DAVID F. NOLAN'S THEORY, 2010
The Gaussian Bell Curve Distribution

David F. Nolan, an alumni of Massachusetts Institute of Technology writes that in some cultures, calling a person "number 44" is an insult, based on the belief that one person in 44 falls outside the norm. This corresponds to the fact that in a normal Gaussian (bell curve) distribution, 1/44 of a population falls outside the two-sigma point on the curve. The Gaussian theory of distribution was developed by Johann Carl Friedrich Gauss (1777 - 1855), a German mathematician who applied it to theories of astronomy, a field in which Mark Twain was deelply interested. Nolan writes, "I first heard the phrase 'you number 44' in my student days at MIT; I don't think it referred to Twain's story in any way."

_____


Recommended reading:
Centenary Reflections on Mark Twain's No. 44, The Mysterious Stranger.

CONCLUSION

The meaning of "No. 44" and the significance it held for Mark Twain remains a mystery. Scholars who continue to study the manuscripts will likely feel compelled to try and answer the question.

 

_____

REFERENCES

Budd, Louis J. "Another Stab at the Origin of No. 44 as a Name," Mark Twain Circular, July-August 1989.

Csicsila, Joseph and Chad Rohman, eds. Centenary Reflections on Mark Twain's No. 44,The Mysteroius Stranger (University of Missouri Press, 2009)

Fanning, Philip Ashley. ""Mark Twain, Orion Clemens, and the Mysterious Stranger," The Mark Twain Annual 2006, Vol. 4 (Mark Twain Circle, 2007).

Gibson, William M. (ed.).
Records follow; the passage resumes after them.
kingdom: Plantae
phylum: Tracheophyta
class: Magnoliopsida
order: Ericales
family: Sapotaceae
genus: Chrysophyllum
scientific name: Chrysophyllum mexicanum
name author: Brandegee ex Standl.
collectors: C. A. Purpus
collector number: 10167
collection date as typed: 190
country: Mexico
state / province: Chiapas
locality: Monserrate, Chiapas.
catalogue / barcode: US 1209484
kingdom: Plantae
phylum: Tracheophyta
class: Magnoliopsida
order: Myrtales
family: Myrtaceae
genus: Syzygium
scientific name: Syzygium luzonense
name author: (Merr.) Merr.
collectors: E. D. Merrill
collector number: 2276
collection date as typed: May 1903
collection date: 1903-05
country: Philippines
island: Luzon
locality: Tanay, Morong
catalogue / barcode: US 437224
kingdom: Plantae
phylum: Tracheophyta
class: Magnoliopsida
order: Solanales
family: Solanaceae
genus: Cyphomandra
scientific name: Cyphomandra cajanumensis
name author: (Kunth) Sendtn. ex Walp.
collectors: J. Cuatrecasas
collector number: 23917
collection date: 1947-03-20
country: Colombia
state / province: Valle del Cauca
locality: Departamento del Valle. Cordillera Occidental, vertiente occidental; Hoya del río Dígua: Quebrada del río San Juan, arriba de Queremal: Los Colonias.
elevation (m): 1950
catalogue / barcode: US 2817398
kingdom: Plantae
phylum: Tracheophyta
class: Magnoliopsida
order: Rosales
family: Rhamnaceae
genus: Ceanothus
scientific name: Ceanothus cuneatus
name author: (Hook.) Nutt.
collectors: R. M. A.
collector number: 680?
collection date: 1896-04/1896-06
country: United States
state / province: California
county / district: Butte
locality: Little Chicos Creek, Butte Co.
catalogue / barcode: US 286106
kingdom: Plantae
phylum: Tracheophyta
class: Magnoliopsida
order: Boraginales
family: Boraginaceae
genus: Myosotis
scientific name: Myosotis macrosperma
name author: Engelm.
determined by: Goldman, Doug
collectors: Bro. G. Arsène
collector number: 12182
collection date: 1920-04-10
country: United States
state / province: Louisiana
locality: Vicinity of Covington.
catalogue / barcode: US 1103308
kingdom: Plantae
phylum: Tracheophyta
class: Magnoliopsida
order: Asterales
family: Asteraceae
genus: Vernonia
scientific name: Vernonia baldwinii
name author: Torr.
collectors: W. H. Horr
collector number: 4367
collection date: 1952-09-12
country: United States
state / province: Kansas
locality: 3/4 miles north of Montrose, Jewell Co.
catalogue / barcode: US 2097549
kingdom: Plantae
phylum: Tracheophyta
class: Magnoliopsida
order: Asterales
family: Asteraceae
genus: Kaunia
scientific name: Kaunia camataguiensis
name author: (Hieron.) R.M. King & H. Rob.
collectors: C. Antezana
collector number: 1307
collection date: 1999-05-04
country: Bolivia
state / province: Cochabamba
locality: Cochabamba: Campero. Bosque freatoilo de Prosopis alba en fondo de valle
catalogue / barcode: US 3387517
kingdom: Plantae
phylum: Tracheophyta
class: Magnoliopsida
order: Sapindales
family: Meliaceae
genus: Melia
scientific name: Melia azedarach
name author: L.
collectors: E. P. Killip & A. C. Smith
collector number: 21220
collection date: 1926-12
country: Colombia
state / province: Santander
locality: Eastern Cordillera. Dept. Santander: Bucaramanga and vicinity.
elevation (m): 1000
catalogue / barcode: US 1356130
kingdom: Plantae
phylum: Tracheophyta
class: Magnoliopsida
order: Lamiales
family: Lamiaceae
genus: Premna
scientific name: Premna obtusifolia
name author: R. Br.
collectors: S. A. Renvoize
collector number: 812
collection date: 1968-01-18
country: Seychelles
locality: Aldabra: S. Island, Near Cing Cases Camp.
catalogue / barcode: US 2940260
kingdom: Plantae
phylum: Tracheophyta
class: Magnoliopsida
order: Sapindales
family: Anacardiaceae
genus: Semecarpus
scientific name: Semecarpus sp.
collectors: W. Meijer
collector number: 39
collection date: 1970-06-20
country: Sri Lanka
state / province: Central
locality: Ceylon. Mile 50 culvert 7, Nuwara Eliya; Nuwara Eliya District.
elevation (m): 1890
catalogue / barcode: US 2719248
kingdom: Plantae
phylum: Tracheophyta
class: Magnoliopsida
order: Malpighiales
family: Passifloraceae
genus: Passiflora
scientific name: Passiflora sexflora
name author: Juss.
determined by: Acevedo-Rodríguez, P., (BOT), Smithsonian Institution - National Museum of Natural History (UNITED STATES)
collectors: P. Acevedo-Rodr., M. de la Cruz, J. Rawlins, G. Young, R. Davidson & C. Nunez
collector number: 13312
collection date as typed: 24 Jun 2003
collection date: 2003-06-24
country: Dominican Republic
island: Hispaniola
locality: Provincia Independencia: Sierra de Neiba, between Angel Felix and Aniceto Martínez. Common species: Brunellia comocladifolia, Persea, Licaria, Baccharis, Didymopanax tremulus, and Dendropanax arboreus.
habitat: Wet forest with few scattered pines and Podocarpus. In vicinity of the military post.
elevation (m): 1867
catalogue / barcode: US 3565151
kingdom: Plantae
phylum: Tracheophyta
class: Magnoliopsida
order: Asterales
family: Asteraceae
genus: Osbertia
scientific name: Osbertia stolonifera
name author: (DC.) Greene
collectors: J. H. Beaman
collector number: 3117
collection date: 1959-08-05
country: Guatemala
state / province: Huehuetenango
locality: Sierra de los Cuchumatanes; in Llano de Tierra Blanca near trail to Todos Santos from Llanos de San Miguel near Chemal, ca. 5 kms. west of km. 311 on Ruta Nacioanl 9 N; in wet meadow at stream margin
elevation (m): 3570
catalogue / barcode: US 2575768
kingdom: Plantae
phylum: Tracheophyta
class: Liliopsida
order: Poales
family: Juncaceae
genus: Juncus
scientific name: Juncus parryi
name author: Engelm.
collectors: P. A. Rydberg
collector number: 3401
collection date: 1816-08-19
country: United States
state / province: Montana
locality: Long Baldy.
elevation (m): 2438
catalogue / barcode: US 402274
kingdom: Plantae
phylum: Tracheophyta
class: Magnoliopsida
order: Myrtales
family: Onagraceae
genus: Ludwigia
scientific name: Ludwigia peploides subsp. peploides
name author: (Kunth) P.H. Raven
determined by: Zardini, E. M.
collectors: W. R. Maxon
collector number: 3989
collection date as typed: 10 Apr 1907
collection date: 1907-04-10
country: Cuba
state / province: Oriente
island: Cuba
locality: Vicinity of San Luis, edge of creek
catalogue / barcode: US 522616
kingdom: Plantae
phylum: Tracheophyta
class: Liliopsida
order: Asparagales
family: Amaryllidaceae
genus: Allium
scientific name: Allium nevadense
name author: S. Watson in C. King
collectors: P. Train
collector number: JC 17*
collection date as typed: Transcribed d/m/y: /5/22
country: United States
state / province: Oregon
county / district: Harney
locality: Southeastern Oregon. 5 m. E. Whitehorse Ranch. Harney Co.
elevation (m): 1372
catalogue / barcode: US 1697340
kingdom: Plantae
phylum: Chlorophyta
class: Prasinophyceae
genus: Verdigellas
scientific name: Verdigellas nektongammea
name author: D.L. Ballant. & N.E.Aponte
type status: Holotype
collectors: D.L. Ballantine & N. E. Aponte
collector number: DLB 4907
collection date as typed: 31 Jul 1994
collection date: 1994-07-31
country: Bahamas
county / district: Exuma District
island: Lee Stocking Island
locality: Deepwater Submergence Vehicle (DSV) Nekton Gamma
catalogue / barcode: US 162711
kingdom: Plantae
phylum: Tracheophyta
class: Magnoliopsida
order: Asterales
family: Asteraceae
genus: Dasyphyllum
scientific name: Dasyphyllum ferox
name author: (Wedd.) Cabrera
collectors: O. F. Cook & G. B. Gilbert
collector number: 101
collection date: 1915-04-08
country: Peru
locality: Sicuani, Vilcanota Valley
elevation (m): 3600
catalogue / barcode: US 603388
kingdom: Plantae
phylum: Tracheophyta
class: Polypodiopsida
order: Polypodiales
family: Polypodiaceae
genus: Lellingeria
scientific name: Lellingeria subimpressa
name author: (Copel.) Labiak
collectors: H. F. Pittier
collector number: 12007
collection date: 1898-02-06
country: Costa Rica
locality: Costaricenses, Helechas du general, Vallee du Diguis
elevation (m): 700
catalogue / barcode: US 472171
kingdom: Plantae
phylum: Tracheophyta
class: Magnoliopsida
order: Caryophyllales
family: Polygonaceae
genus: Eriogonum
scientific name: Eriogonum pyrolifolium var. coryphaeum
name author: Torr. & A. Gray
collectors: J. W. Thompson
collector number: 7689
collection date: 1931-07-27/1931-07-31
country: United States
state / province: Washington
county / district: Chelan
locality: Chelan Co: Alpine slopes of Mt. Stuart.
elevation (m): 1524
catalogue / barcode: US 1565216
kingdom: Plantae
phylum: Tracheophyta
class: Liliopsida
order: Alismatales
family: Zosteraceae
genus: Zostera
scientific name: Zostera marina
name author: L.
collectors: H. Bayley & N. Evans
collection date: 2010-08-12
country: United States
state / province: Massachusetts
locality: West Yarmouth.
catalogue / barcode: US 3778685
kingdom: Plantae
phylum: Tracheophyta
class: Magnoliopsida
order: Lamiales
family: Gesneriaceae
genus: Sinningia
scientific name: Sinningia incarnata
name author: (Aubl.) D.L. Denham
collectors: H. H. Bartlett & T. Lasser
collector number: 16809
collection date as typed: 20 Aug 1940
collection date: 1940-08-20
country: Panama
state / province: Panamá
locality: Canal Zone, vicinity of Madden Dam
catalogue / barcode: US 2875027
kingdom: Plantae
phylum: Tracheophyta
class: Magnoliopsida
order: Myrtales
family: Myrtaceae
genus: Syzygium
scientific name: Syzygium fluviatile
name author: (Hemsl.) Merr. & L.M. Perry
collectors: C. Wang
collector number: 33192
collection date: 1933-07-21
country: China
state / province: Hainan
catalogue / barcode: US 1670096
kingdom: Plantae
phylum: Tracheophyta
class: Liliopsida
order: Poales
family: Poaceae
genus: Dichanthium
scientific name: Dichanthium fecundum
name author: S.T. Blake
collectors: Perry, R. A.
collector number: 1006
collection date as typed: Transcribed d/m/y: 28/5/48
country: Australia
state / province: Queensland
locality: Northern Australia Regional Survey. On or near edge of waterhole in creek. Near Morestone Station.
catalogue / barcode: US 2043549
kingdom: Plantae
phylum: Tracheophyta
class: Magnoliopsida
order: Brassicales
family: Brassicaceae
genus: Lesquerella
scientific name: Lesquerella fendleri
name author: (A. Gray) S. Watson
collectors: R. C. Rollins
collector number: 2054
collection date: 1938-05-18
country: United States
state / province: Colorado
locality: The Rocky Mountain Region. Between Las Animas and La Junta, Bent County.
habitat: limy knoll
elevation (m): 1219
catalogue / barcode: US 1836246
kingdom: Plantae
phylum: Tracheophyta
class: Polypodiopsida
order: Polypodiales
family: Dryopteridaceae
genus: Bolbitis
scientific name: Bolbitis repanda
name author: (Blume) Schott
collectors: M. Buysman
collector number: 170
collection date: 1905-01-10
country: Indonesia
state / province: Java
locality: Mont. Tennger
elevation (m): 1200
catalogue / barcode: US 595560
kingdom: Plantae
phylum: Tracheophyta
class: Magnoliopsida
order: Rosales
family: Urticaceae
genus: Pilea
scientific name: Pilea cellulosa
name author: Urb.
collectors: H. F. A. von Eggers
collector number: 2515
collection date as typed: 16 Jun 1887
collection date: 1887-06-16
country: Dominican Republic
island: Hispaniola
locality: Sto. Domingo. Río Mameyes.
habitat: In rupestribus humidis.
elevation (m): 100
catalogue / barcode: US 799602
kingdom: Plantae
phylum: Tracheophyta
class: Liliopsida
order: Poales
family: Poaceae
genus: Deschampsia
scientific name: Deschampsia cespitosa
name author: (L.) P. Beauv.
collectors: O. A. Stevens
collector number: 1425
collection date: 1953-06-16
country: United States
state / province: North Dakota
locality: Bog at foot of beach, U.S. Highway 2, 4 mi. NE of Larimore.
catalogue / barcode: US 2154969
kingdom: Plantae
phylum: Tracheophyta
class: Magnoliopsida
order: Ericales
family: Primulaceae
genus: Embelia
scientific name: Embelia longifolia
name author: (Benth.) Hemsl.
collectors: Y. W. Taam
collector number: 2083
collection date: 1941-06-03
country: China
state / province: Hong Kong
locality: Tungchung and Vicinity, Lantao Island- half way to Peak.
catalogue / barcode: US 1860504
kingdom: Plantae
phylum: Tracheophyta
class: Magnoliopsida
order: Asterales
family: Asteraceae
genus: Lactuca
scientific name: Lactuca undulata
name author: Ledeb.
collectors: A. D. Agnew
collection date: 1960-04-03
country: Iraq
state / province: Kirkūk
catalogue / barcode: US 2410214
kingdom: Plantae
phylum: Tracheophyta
Mark Twain's Mysterious Stranger Manuscripts (University of California Press, 1969).

Kahn, Sholom J. Mark Twain's Mysterious Stranger: A Study of the Manuscript Texts (University of Missouri Press, 1978).

Nolan, David F. Personal correspondence, 9 April 2010.

Rasmussen, R. Kent. Mark Twain A to Z (Facts on File, 1995).

Smith, Henry Nash. "Mark Twain's Images of Hannibal." Texas Studies in English, Vol. XXXVII (University of Texas Press, 1958).